Prawica szydzi też, że po doniesieniach na temat zeznań Marcina W., które dotyczyły Rosjan, Donald Tusk od razu zabrał głos, a teraz milczy.
– Zaapelował o komisję śledczą i te zeznania niczego nie zmieniają. Oczywiście, że czekamy na komisję. Obie sprawy powinny zostać wyjaśnione. Jako adwokat powiem więcej. Abstrahując od komisji, powinny być wyjaśnione przed niezawisłym sędzią – mówi mecenas Piotrowski.
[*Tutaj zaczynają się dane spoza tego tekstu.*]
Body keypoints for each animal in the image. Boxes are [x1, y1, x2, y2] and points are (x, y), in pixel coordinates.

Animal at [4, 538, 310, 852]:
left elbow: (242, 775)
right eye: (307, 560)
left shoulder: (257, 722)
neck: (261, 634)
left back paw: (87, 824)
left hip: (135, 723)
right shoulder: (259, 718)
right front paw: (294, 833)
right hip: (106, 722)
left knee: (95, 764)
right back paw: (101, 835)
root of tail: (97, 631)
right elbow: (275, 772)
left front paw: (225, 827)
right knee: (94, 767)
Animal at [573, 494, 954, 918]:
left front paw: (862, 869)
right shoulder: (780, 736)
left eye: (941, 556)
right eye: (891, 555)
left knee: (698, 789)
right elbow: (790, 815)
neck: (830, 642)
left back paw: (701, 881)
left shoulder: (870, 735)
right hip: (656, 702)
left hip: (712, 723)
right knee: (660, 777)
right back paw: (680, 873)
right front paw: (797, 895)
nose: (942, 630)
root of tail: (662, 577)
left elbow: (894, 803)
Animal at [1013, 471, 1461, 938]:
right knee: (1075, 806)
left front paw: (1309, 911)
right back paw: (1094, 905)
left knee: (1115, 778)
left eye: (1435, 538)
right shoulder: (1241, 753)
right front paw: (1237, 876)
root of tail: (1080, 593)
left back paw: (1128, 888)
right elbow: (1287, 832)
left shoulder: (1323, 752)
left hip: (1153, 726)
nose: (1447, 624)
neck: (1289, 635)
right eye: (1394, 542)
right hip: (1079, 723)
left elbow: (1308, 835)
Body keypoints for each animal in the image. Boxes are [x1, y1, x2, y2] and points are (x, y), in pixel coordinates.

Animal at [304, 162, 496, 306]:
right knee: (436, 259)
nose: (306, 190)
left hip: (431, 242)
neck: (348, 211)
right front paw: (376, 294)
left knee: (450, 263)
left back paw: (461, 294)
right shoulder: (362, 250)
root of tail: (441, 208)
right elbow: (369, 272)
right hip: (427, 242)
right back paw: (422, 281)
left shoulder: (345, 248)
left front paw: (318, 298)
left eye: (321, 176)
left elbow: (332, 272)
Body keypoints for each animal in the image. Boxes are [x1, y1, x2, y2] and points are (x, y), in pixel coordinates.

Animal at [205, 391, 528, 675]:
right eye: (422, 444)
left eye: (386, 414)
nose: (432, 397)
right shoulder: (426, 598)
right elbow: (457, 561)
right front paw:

I dodaje: – Jeśli świadek coś zeznał w prokuraturze, to musi przyjść do sądu i w obecności ewentualnych oskarżonych zeznać to w procesie przed sądem. To jest dla mnie warunek oceny przez sąd, co świadek mówi wiarygodnego, a co nie.
Czy to jednak nie kompromituje PO, która tak bardzo oparła się na zeznaniach Marcina W.?
– Zeznania świadka w jednym fragmencie będą pasowały jednym, w drugim fragmencie mogą pasować drugim. Bo mamy dwa obozy. Ja czekam, aż świadek przyjdzie przed komisję, przed sąd, potwierdzi lub nie potwierdzi zeznania, sprostuje – bo to się zdarza. Wtedy będziemy mieli jasność. Tak powinno się to w demokratycznym państwie prawa odbywać – komentuje prawnik.
Dodaje: – Natomiast my dostajemy dwie kartki papieru, pewnie z obszernych zeznań, zmanipulowanych w ten sposób, że pewne nazwiska są zaciemnione, a inne nie. To stricte gra polityczna, która nie ma nic wspólnego z wymiarem sprawiedliwości. Jeśli ktoś się tu skompromitował, to minister sprawiedliwości, który w ten sposób postępuje.
– Znamy fragment zeznań z Newsweeka. Znamy fragment zeznań, które upublicznił Zbigniew Ziobro. Świadek w jednym aspekcie może się mylić, w drugim nie. Ale od tego jest sąd, żeby ocenić wiarygodność świadka. Proszę mnie źle nie zrozumieć, ja nie mówię, gdzie świadek mówił prawdę, a gdzie nie. Absolutnie nie mam do tego prawa i za mało wiem – zaznacza mecenas Piotrowski.
Natomiast, jak podkreśla, zeznania świadka czasami składają się z elementów, którym sąd daje wiarę, i jednocześnie takich, którym wiary nie daje.
– Świadek dla mnie nie jest ani bohaterem, ani nie jest przekreślony z powodu swoich zeznań. To powinno zostać zweryfikowane przez sąd, przy pomocy pozostałego materiału dowodowego. A nie przez publiczność na Twitterze, bo Zbigniew Ziobro udostępnił dwie kartki protokołu – mówi.
Dodaje: – Ja jako adwokat, codziennie przed sądem mówię, że ten świadek jest wiarygodny, a ten nie. A prokurator mówi na odwrót. I teraz to się dzieje w opinii publicznej, zamiast na sali rozpraw. Tylko sądu niezawisłego nie ma, który oceni, kto ma rację.
Donald Tusk, przewodniczący Platformy Obywatelskiej, publicznie postawił poważne oskarżenia wobec prokuratury dotyczące rzekomego zatajania informacji i zaniechań w śledztwie. Powołał się na jeden z protokołów wyjaśnień Marcina W., pomijając inne jego relacje procesowe pozostające w związku z tematem wczorajszej konferencji. Dlatego postanowiłem, że interes publiczny wymaga, by obywatele poznali całość złożonych przez niego relacji dotyczących wątku kryminalno-politycznego w kontekście związków z Rosją.
Zbigniew Ziobro
Minister Sprawiedliwości
Materiałem dowodowym żongluje się tylko w celach politycznych. W ten sposób, że udostępnia się opinii publicznej fragment zeznań, który w mojej ocenie, nie ma żadnego znaczenia, dla dobra tego postępowania. Tu nie ma mowy o żadnym sensie dla dobra procesu.